Learnings & Outcomes

After 6 weeks running the prompt registry in production:

Rollback time: 3 days → 30 seconds. The Friday incident would have been resolved by flipping isActive on the previous version instead of hunting through git history.
Prompt iteration speed: 2x faster. Engineers can activate new prompt versions from the admin panel without waiting for a deploy. PM and non-engineers can now safely participate in prompt tuning.
Regression detection: caught 3 regressions before they hit users using shadow mode. All three were evaluation prompt changes that subtly shifted scoring distributions.
Token cost visibility: improved 40%. The call log revealed that one prompt slot was using 2x the tokens of an equivalent rewrite. We optimized it and cut $380/month in API costs.
Audit trail: Every evaluation result now links to the exact prompt version that produced it. Customer disputes are resolved in minutes instead of "we're not sure what prompt ran then."
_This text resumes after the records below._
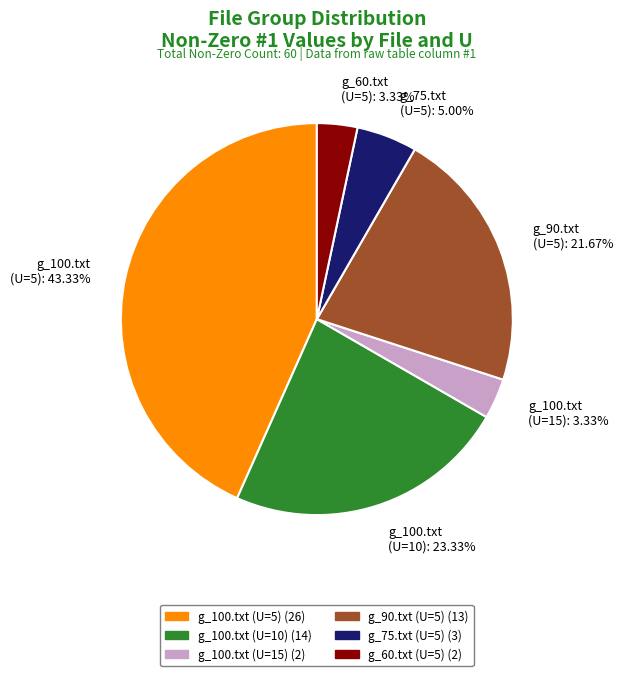

What is the ratio of the value at g_60.txt (U=5) to the value at g_75.txt (U=5)?

0.7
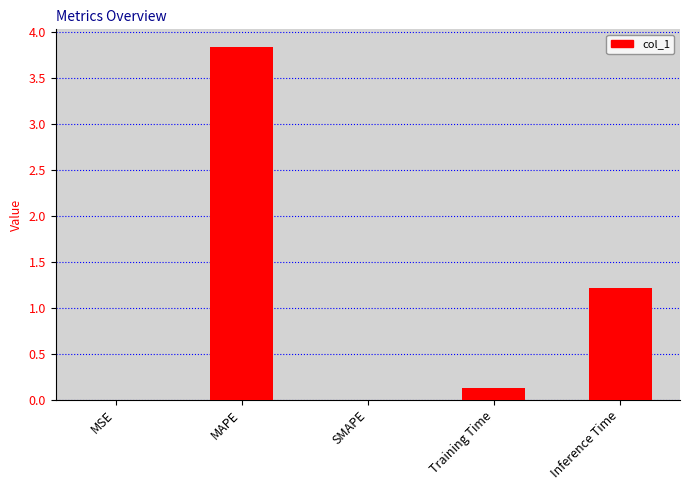

The chart shows a value of 0.6 at Inference Time. True or false?

False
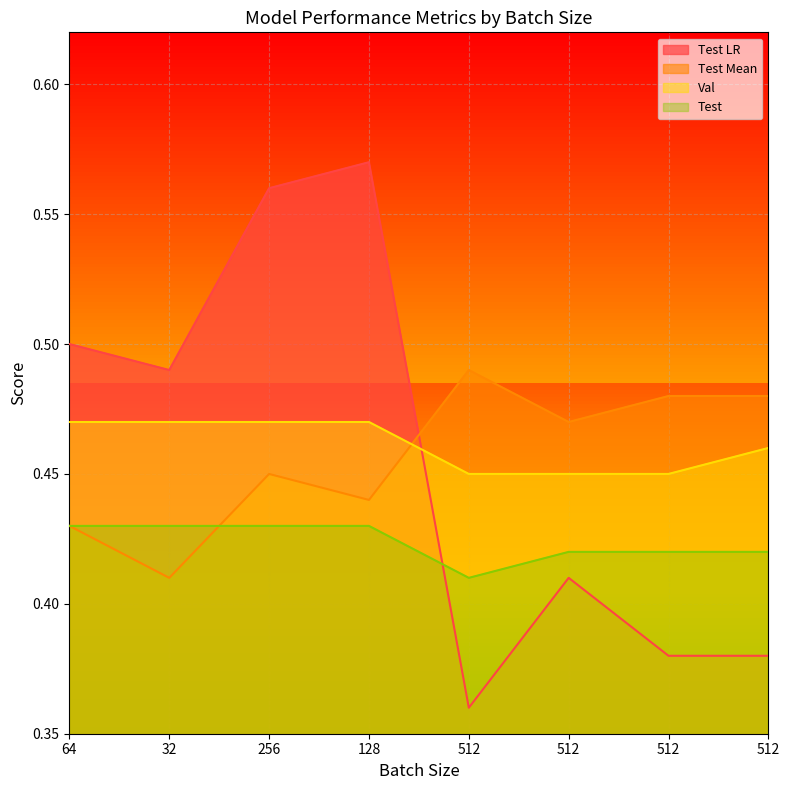

Between 512 and 512, which is larger?

512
Suggestions for Engineers Building Similar Systems

Keep the schema simple. A slots table and a versions table is enough to start. Don't over-engineer a full workflow engine on day one.
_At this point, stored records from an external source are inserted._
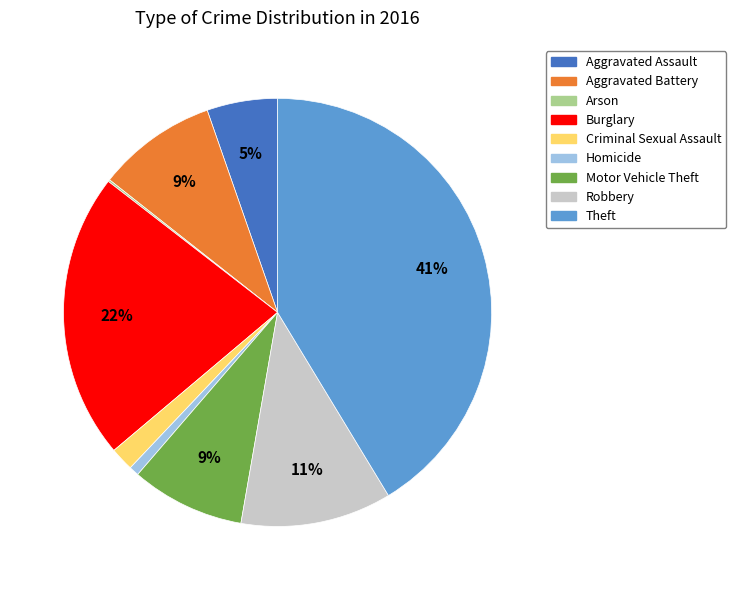

Does Theft account for over 50% of the chart?

No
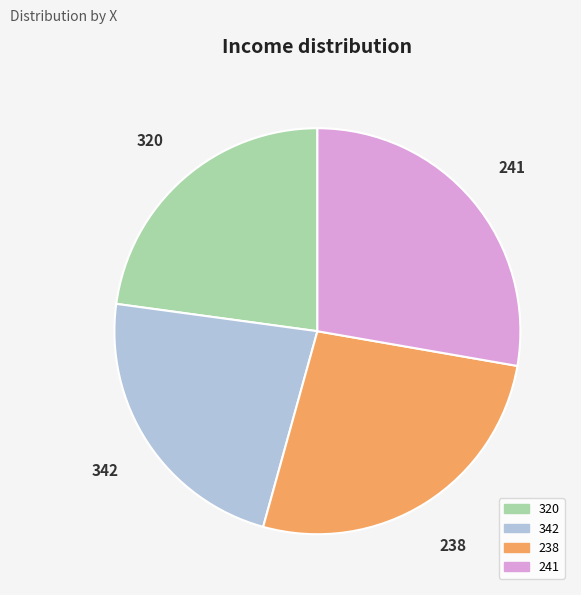

Is 241 the majority of the pie?

No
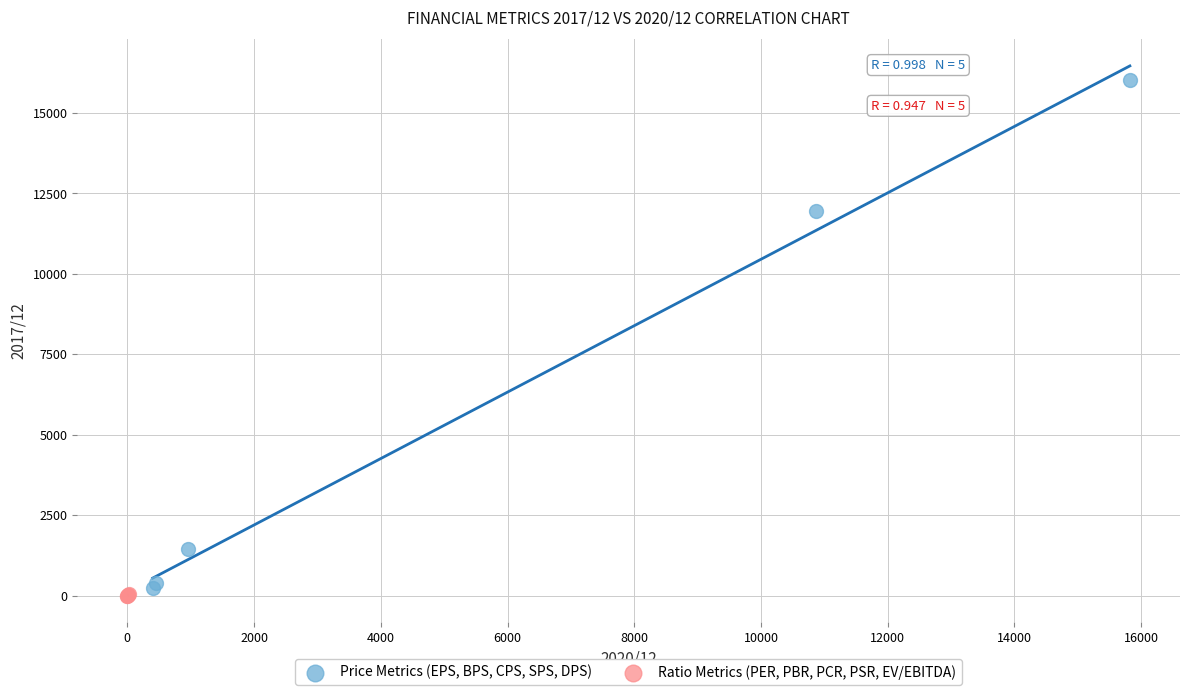

Which series reaches the maximum Y coordinate?

Price Metrics (EPS, BPS, CPS, SPS, DPS)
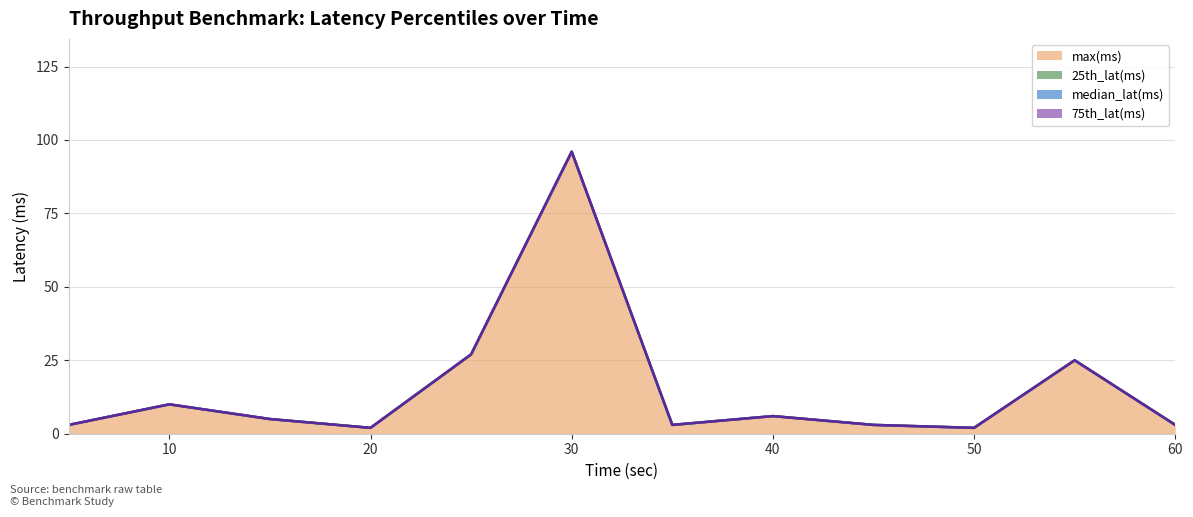

The max(ms) series shows 37 at 55. True or false?

False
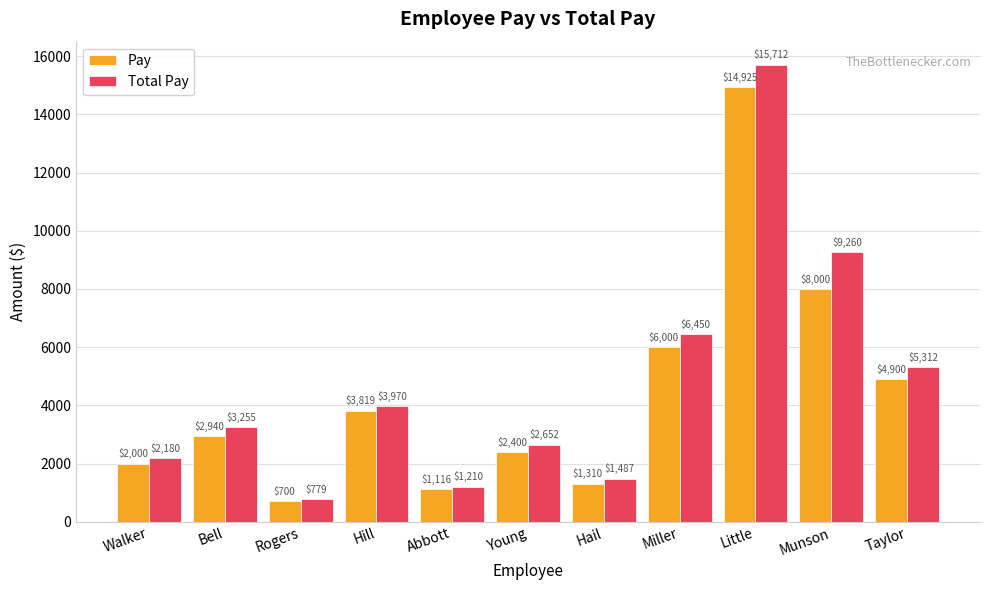

The value of Total Pay at Young is 2652.0. True or false?

True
Log everything at the call site. Input hash, output hash, latency, tokens — logging these from day one made all our retrospective analysis possible. We wish we'd had this data from the very first prompt.

Decouple activation from deployment. The biggest win isn't versioning — it's the ability to activate a new prompt without touching code. This alone changes how fast you can iterate.
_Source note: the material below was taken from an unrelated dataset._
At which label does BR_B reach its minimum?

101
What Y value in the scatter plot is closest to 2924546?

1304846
Use changelogs on versions. Require a changelog field before a version can be activated. Even one sentence ("switched to chain-of-thought framing for rubric scoring") is invaluable when debugging a regression three weeks later.

Shadow testing beats staging environments. Real traffic has edge cases staging doesn't. Running a new prompt version on shadow traffic for 24 hours before activation is the best regression signal we've found.

Don't let prompts grow unbounded. Set a soft limit on version count per slot (we use 20). Archive older versions to a cold table instead of deleting — you may want to re-examine them.

Treating prompts as a first-class production artifact — versioned, logged, rollback-able, and activatable independently of code deploys — is one of the highest-leverage changes we've made to our AI infrastructure. The cost was two days of implementation. The payoff has been continuous.